Karen Gutfreund, Saratoga, CA
Karen Gutfreund is an activist artist incorporating a combination of personal
commentary, political outrage, moral teachings, and social observation in text-based, mixed-media paintings. As a curator, she creates exhibitions with the motto “changing the world through art,” working to stimulate dialogue, raise consciousness and create social change. Actively promoting the work of activist and feminist artists with national touring
exhibitions, she hasproduced over thirty-five to date and is writing a book on DIY Exhibitions. Gutfreund has worked in the Painting & Sculpture Department for MoMA, the Andre Emmerick Gallery, The Knoll Group, the John Berggruen Gallery, the Pacific Art League and the Curtis Charitable Trust. With degrees in Fine Arts and Art History from the University of Georgia and MA (pending) from NYU, she is also a consultant for private and corporate collections. Gutfreund is currently the Exhibition Chair for NCWCA and is a member of ArtTable, TFAP and on the boards of numerous art organizations. Born in Lexington, Kentucky, but having lived in all four corners of the country, she currently lives and works in the San Francisco Bay Area.
Sally Edelstein Responds
The browning of America is making white nationalists turn pale as a ghost with fright. For others, Trump’s draconian measures regarding immigration and the “illegal invaders” are making us see Red with rage.
I want to scream.
Hearing the plaintive crying of these children makes me want to scream.

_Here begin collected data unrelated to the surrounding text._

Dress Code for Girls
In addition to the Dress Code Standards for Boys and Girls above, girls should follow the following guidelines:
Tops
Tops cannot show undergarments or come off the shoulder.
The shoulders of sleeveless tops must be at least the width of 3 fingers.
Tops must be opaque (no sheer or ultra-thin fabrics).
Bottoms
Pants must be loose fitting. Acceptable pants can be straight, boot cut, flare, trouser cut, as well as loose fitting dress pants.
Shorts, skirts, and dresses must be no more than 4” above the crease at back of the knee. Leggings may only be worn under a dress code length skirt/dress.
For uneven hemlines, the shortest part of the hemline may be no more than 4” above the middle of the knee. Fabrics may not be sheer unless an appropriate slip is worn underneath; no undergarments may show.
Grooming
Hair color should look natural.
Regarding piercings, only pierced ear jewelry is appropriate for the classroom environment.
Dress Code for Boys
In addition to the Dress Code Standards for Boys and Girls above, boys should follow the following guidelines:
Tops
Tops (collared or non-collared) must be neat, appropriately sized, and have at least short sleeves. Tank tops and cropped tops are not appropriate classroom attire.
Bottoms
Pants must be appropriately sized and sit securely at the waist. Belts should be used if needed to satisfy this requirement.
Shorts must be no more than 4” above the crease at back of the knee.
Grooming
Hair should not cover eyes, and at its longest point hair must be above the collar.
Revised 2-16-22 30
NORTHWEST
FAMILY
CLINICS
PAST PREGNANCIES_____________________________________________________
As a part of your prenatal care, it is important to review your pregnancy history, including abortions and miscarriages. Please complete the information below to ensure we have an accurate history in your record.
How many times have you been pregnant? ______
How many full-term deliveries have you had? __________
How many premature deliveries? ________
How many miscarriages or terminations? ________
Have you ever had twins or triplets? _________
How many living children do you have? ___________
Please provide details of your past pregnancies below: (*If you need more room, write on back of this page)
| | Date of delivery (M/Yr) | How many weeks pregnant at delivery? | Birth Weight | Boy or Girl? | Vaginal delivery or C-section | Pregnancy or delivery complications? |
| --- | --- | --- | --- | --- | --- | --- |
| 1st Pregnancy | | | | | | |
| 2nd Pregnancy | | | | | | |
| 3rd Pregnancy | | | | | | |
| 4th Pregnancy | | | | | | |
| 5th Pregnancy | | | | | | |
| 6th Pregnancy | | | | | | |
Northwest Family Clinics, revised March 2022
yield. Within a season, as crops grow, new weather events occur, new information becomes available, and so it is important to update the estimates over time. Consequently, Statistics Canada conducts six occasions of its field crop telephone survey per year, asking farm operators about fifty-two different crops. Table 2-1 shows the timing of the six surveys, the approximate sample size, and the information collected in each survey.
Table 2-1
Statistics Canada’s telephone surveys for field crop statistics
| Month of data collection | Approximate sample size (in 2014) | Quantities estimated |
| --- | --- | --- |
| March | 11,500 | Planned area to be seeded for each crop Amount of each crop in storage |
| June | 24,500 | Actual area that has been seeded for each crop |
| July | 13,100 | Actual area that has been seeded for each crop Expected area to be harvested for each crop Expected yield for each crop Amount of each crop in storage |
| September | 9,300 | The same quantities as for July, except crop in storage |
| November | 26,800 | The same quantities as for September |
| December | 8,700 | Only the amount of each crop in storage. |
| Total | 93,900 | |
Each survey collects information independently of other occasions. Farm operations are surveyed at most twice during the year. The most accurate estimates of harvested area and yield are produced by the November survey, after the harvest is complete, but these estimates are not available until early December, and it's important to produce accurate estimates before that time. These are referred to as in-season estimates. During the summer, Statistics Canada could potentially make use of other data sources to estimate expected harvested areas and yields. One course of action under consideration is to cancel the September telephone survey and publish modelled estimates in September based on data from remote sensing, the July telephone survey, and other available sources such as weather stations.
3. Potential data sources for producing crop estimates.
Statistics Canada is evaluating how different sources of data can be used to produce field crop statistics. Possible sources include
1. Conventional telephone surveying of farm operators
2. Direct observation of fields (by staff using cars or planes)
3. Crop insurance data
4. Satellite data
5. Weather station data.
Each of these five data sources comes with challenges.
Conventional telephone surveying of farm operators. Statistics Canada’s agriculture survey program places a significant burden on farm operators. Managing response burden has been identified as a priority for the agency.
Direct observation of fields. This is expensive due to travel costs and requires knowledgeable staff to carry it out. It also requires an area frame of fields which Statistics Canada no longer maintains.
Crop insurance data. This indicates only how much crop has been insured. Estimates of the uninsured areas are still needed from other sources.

Hearing the lies perpetrated by Trump and his heartless enablers on an hourly basis makes me want to howl.
Feeling helpless at the sight of youngsters languishing in cages makes me want to cry out.
What are we doing to these immigrant children cruelly taken from their parents who are seeking asylum?
Would we do this to fair-faced, blonde tots, and their parents?
The screaming will die down in time but the impact of this unspeakable trauma will be long-lasting.
If someone thinks the tender 2 year old will be too young to remember this trauma they are mistaken.
The 3 year old terrified, cries for his papi will never forget
The 6 year old with night terrors and no one to comfort and hold her will never forget
The 8 year old feeling forsaken, desolate and confused will never forget
The panic-stricken 7 year old looking for his mother will never forget
These children will never forget
And neither shall we.
We must never forget we are Americans and have zero tolerance for this policy.
Now is the time for all of us to scream.
Now is the time for all of us to see Red.
Sally Edelstein, South Huntington, NY
Sally Edelstein is an award-winning collage artist and writer whose work has focused on examining social fiction, deconstructing the cultural clutter of mid-century America through the lens of feminism and social justice. Her blog Envisioning the American Dream is a series of social commentaries that serves up mid-century culture with a twist of today as assumptions are shaken and stirred. Nationally exhibited, Edelstein’s colorful, densely rich collages are a smorgasbord of pop culture stereotypes from mid-century America that were offered by an often fragmented media consumed with clichés and fictions. Her collages are composed of hundreds of appropriated images from sources as varied as vintage advertising, schoolbooks, illustrations, and each piece is painstakingly done by hand. Her upcoming book Defrosting the Cold War: Fallout From My Nuclear Family is a memoir of how she learned to navigate the tangled, doublespeak, duck and cover, cold war culture of her mid-century suburban childhood. Layering memory, nostalgia, humor, and history, her work is a cultural snapshot of a time and place but like a posed Kodacolor print, it is not as it appears.